OBJECTIVE:
Extend the forum thread about fuel delivery trouble on a Yamaha F90 outboard, writing what comes after its last sentence.

# Help with Yamaha F90 fuel delivery



## Native Son (Oct 4, 2012)

I have a 2008 yamaha F90 bought new and put on a 17ft Boston Whaler in the spring of 2009.The boat only gets used about 6 to 8 times a year. We had to replace the fuel pump in April of 2012. We ONLY use ethanol free gasoline. Well I went to get the boat ready to take out this weekend and the usually very reliable motor wouldn't crank. We noticed the primer bulb wasn't hard so assumed it was a simple fuel delivery problem from the tank to the motor. I replaced the bulb and that didn't help. 

So, here is what else I have done:

1) started at the fuel tank checking the siphon tube for a clog ~nothing
2) moved on to the bulb and disconnected the downstream hose to insure the bulb was pumping fuel ~ it was 
3) I re-connected the downstream hose to the bulb and removed the fuel/water seperator to make sure there was not any air in the separator ~ there wasn't' it was full of fuel
4) While the fuel/water separator was off, I again pumped the bulb to insure fuel was making it to the fuel/water separator ~ it was
5)Put the fuel/water separator back on and moved on to the motor
6) Removed the fuel reservoir that has the water/fuel alarm in it , emptied the fuel out of the reservoir and manually tested to make sure the alarm sensor was working ~ it was
7) put the empty reservoir back on the motor and pumped the bulb. The reservoir filled back up with fuel


So, is it possible that the fuel pump has gone out again in a little over a year with minimal use? Is there something I haven't checked? If the fuel pump has gone out again what more can I do to prevent this from happening. The pump itself is a $350.00 part plus labor. No way these pumps are meant to be replaced this often.

Listing from a data collection:
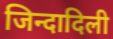
जिन्दादिली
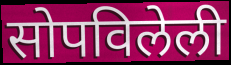
सोपविलेली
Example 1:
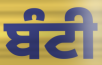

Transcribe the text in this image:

ਬੰਟੀ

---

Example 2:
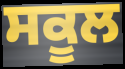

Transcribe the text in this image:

ਸਕੂਲ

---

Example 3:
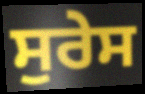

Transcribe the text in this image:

ਸੁਰੇਸ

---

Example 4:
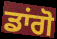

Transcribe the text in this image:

ਡਾਂਗੋ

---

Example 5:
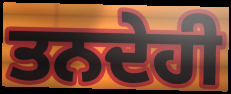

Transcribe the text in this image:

ਤਨਦੇਹੀ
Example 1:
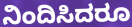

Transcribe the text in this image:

ನಿಂದಿಸಿದರೂ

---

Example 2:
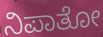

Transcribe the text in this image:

ನಿಪಾತೋ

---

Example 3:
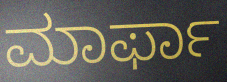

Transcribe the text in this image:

ಮಾರ್ಫಾ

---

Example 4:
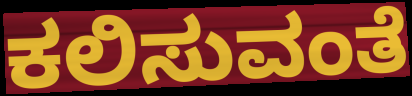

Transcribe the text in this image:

ಕಲಿಸುವಂತೆ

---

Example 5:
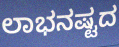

TASK OUTPUT:
Thanks in advance for any help guys.


----------



## TheCaptKen (Mar 14, 2011)

Turn the key and listen for the high pressure pump to hum. If it does, find the schrader valve on the top and press the valve like you would a car tire and see if there is pressure.

Before all that, the kill lanyard is clipped in isn't it?


----------



## Native Son (Oct 4, 2012)

Yeah, the kill switch is definitely plugged in. If I pump the bulb non-stop for say 1 min, then when I turn the key the engine starts to turn over and then stops. Almost like it is getting just a small amount of fuel and once that is burned off it doesn't get anymore. I will try the schrader valve.

Thnx CaptnKen!!


----------



## TheCaptKen (Mar 14, 2011)

I would bet your high pressure pump isn't working or water in the fuel.


----------



## Flounderpounder (Oct 3, 2007)

I never even had to touch the bulb w/my 90F!! Sounds like you may be onto something with the pump/valve? If that doesn't work, you might check the tank/lines and filter etc by using the shortest line you can from the motor into a 5 gallon (or smaller) jug (bypassing the rest of the fuel system). This worked for me once.....apparently an interior piece of fuel line separated, causing a flap/obstruction. New piece of line.....she ran like new! Good luck tracking down your gremlin! Like Ken said.could be H20 as well...you need to fish more!!!!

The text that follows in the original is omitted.